The investment is worth it as four episodes of Teachers proved The Katydids (who created, wrote and of course perform every episode) completely understand where this series lives. There was no learning curve, no drastic tone changes in any of the episodes. From the get-go they nailed the slightly-off, hilarious messiness behind the veneer of the sweet middle-school teacher.
The series deftly juggles the narrative elements of the simple episode arcs (picture day, anti-bullying campaign, superintendent school inspection, etc.) with a plethora of searing one-liners exchanged among themselves, with the students or with Principal Pearson (Tim Bagley). It immediately has a loose, lived-in feel that some sitcoms take multiple episodes to achieve (if they ever get the balance right).
Because Teachers is a cable comedy (and airs after 10), it doesn’t have to tame itself down, yielding instances where the characters can defy school-teacher stereotypes (which certainly helps if your competition is coming primarily from Comedy Central’s more established, equally fearless offerings).
The pilot opens with Ms. Snap (Colloton) talking with Ms. Feldman (Freedman) at recess: “So I went out with a drug dealer”, before interrupting herself to yell “Jared S.! — make better choices!” The Katydids succeed in defining the characters pretty easily, and viewers will quickly get a sense of each, including the earnest but off-the-mark Ms. Feldman, who often skates through the day missing chances to actually teach. During one scene that finds her discussing art in class, one student starts talking about Pollock and Kandinsky before she cuts him off sweetly and says, “If anyone has an extra video game, it sounds like Lucas could really use one.”
Colloton’s Ms.

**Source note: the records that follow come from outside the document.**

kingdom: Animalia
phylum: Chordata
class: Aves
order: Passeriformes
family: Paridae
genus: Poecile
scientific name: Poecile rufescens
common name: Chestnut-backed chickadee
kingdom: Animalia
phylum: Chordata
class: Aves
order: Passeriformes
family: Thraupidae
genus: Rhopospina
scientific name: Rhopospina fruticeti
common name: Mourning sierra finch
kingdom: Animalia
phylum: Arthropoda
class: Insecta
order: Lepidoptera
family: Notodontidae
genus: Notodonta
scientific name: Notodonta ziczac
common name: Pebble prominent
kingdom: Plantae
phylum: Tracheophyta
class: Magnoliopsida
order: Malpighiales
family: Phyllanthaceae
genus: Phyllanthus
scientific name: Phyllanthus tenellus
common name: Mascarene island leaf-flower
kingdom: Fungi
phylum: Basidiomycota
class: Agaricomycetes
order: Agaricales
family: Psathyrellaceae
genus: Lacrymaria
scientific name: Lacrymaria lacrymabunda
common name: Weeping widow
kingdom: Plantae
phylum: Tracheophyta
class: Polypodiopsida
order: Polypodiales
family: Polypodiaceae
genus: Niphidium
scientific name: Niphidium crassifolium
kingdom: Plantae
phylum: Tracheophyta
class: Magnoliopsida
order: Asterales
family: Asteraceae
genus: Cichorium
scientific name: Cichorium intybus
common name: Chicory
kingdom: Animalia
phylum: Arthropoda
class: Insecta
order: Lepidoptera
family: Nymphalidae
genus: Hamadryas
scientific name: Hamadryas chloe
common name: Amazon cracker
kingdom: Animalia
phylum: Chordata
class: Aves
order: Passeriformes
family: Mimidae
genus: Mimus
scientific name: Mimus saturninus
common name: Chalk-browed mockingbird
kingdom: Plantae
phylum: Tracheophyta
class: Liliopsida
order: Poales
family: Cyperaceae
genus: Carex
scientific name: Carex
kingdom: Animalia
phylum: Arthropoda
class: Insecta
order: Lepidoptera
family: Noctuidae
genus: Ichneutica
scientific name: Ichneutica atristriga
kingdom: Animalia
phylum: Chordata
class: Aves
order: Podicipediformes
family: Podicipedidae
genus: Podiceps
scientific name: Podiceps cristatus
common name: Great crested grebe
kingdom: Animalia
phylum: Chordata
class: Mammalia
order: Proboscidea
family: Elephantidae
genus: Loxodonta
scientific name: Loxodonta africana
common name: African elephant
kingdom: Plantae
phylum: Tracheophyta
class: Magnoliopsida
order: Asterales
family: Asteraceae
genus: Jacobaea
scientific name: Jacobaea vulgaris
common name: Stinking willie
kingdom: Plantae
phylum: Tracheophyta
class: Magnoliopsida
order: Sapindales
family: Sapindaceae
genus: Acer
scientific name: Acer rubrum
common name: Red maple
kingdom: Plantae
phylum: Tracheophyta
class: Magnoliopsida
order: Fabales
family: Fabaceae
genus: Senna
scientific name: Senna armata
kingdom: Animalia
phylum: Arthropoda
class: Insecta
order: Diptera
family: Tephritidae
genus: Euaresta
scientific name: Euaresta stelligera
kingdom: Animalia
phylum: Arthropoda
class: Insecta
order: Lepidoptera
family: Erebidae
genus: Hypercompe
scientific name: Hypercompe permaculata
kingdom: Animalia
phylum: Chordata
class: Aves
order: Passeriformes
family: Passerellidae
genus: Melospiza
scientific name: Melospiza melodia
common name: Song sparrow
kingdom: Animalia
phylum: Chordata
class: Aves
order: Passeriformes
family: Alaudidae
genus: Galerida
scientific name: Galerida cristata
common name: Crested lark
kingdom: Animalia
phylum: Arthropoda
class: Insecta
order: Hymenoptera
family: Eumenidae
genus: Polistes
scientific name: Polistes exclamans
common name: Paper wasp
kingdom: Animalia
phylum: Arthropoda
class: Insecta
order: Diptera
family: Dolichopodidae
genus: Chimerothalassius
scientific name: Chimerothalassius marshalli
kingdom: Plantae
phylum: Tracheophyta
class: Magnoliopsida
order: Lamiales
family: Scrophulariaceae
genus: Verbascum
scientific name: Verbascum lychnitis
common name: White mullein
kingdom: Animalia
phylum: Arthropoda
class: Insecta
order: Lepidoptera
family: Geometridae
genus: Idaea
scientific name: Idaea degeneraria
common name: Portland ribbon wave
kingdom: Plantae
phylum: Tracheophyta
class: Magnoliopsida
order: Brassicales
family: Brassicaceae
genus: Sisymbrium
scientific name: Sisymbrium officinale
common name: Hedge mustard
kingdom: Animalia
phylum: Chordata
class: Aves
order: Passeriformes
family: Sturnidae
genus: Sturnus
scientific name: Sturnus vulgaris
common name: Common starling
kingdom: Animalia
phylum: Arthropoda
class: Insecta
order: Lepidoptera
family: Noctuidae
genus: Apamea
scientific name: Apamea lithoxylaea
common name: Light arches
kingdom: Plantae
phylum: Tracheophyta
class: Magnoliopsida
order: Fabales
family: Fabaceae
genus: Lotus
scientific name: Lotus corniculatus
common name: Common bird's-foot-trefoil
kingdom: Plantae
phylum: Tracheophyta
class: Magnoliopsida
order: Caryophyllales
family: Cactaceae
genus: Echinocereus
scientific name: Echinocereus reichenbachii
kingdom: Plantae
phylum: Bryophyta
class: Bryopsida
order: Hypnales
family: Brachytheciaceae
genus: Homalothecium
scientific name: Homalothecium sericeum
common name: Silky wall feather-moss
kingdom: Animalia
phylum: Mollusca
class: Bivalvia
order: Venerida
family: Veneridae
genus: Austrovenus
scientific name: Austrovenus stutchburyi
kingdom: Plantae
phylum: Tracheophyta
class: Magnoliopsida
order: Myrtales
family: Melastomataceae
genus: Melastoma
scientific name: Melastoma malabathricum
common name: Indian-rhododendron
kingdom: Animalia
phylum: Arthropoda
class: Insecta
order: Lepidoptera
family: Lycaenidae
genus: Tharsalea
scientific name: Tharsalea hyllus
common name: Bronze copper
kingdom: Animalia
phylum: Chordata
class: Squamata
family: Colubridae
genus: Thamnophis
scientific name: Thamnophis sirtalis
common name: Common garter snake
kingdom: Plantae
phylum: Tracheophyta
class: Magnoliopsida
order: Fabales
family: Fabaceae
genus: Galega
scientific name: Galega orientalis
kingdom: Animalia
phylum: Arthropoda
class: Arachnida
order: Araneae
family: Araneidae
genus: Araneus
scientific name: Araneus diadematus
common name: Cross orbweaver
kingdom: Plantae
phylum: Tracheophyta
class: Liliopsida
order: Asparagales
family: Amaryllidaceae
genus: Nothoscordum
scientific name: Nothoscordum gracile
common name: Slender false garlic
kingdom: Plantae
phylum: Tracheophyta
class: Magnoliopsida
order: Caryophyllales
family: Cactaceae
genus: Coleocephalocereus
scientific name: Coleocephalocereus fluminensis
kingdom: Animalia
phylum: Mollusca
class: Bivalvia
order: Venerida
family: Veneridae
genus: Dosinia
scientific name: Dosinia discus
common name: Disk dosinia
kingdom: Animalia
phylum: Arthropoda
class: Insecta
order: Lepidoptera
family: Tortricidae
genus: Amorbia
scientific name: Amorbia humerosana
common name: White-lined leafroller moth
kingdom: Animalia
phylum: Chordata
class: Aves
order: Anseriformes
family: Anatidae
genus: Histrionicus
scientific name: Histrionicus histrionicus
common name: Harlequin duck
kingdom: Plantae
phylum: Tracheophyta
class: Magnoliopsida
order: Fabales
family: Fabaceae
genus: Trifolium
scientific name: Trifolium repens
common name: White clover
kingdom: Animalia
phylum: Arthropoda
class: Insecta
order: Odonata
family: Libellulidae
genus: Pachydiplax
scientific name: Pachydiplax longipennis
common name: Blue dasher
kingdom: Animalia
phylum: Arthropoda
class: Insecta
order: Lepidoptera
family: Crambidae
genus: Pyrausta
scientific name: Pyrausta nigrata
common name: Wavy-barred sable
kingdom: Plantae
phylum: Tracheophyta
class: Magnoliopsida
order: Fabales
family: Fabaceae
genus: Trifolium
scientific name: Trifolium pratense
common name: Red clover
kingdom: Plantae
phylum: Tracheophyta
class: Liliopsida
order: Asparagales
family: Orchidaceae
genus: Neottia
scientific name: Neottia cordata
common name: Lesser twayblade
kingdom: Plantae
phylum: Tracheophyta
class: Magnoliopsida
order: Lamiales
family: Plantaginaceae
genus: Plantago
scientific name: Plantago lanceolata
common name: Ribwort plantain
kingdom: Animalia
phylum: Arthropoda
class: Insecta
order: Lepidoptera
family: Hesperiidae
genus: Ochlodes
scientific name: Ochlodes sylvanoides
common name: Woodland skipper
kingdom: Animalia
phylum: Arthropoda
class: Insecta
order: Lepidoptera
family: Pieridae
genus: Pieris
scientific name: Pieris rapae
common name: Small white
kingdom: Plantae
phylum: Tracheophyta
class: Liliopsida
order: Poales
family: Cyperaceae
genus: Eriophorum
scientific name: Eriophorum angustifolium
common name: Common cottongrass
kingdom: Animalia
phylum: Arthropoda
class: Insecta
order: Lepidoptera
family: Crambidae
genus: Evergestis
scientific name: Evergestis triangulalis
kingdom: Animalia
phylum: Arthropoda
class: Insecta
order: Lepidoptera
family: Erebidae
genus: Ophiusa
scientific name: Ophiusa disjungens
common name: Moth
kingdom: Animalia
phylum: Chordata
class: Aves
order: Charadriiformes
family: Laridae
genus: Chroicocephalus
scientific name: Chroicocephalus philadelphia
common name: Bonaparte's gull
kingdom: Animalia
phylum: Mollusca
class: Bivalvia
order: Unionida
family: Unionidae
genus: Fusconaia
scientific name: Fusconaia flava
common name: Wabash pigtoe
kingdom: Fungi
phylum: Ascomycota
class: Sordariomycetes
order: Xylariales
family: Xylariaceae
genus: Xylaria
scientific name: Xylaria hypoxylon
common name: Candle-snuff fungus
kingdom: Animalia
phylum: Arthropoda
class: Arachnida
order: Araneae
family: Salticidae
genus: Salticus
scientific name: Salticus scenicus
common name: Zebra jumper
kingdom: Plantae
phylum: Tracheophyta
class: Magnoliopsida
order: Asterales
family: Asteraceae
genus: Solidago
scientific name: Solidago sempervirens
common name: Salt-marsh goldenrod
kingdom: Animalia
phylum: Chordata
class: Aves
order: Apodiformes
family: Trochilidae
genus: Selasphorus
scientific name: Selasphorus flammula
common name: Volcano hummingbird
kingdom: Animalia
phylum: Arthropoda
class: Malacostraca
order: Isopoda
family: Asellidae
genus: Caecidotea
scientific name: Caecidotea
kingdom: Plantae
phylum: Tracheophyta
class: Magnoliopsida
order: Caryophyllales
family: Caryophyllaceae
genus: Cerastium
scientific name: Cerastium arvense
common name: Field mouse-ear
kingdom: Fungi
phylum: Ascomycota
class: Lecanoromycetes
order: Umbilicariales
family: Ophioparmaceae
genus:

Snap is the de-facto leader of the teachers (which is basically a clique with a hierarchy), whose narcissistic tendencies lead her to repeatedly scold a young girl who draws unflattering pictures of her. In one episode, she films a video in hopes of getting on The Bachelor.
Ms. Cannon (Barlow) is the politically correct, vegan teacher — though when she tries to prove that cliques are mean she really goes off the rails. Ms. Watson (Lambert) is the hopeless romantic still reeling from being dumped, who constantly and inappropriately discusses said rejection with her students and desperately “needs a win.” This is especially true after the school’s mascot iguana dies and the school district’s elderly grief counselor, sent to make the kids feel better, also dies in front of her class, leading to parent-teacher phone calls (“The children witnessed a couple of deaths today …”). Ms. Bennigan (O’Brien) has low self-esteem, is incredibly naive and gullible while also being “deeply yearning,” a wonderful Katydids euphemism for desperately wanting to get laid and find love. Mrs. Adler (Thomas) is a combination of dark (stealing from the lost-and-found) and needy (she was bullied in school so she heads up the “Stop Teasing and Bullying” campaign, aka STAB) and has a notable run-in with Brie (in a pilot cameo): Brie’s character says, “Based on your eyeliner, I can see you’re still angry.”
All six of the Katydids pop with strong comedic performances in Teachers, giving you faith that there will be no lag in this 10-episode first season. And the series also benefits greatly from casting kids who aren’t annoying and also knowing how often to employ them in the jokes. Yes, it’s a crazy cluttered TV landscape out there, but Teachers is a keeper with considerable comic potential.